DCC News


Weekly e-newsletter for members and friends of the Dublin Community Church


December 21, 2006



May Your Every Wish Come True...

It seemed like the right thing to do… and indeed, it was.

Joe Neidhardt suggested that a number of us go up to the Marion Correctional Institution to see their Christmas program. Joe is a volunteer chaplain there and knows the people; guards, chaplains, residents and support workers. When Joe talks, I listen.

Some members of our church went on Monday evening, but Tim Haynes and I went up to Marion on Tuesday night. You can get there by going route 23 north to Marion; though Tim took a bit faster route north out of Dublin and into Delaware.

Marion is easy to find; so is the Correctional Institution. And even though I have been up that route hundreds of times in the past years, we would have saved time if we knew that the facility was off the third exit north. (But as it is, we now know that the shopping center is the first exit and the High School the second exit.)

I was intrigued by the notion of just what inmates/residents at the Correctional Institution would present for a Christmas program. What would be its focus? Would it reflect the realities of correctional institution life or the hope embodied in the birth of the Christ Child?

It focused on the latter in some surprising ways. But first things first, we had to go through a screening process. It was thorough but dignified as the facility guards and staff processed all the visitors with respect. But it still meant that we had to fax our names to the facility the week before; show up 45 minutes ahead of time; be given a metal detector screening and all men had to have their photos taken.

The walk through the facility reminded all that this was a correctional institution. Metal bars. Limited numbers walking together to the auditorium. Locks. Cameras. But the most startling thing for me occurred when the lights went down and the opening songs for the Christmas play came over the speaker system.

Through the loud speakers comes the voice of Andy Williams singing “Happy Holidays!” My first and only thought was…”is this really a song that the prison population can relate too?”

The answer was “Yes, it is.”

I guess Christmas is Christmas no matter what sort of door that you live behind.

The program was actually a Christmas musical based on the popular TV show “American Idol.” The actors were all residents and it was performed with gusto and quite a bit of talent. The play itself and the musical numbers were all written by a resident… and the songs were quite good.

In a nutshell, the musical was about this…a young man gets a chance at singing on and winning the American Idol, but just as his good fortune is about to be realized, he faces a personal crises. He overcomes the crises and wins more than just the contest. His faith is tested and he rises to the challenge.

I suppose such a theme would be one that most inmates could relate to…a chance at something good that most only dream of. You should have heard the lead singer/actor; the guy had talent!

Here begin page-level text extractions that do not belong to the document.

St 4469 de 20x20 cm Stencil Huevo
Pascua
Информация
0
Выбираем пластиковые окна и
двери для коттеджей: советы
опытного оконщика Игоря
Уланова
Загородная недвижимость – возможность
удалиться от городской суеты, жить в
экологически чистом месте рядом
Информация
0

There were also a number of other actors who certainly had a flair for the dramatic and for singing. Tim mentioned that he had seen several of the people in lead parts in other musicals there at the institution. It’s clear that these are men who have made some wrong turns in their lives and yet they have the joy of music and acting.

It’s also clear that the prison ministry there does give hope; not only to the prisoners but to the entire state. It is the obligation of the state to insure the safety of citizens, but there is an equal obligation for the state to give dignity to the prisoners. The prison ministry program does that and so do such things as this Christmas musical.

For a two hour period it was a fairly simple equation: two dozen men were putting on a Christmas musical for a couple hundred people. No one was a prisoner. The only captives were the audience; captivated by an energetic Christmas show that had all the marks of a community theatre performance. When the lights went down and Andy Williams’s tenor voice soared over the speaker system, there were no prison walls for a couple hours.

But reality set in as the 9 o’clock hour neared. All the actors/singers/inmates had to return to their cell blocks. All the audience had to pass through another screening before leaving the institution.

Since Tim and I were in the last group to arrive, (thanks to our unplanned tour of all Marion, Ohio exits off the freeway,) we were seated at the back of the auditorium and so were the first to leave. We were probably back in Dublin before the entire auditorium was empty and the parking lot vacant.

We drove back to the church parking lot in Dublin while the actors stayed in Marion. But we had experienced their hope and their talent and we remembered that Jesus was quite clear about what we should do…visit the prisoners and minister to their needs. The irony of the evening was that … the prisoners ministered to us.

No doubt that was what Christ wanted us to realize that evening.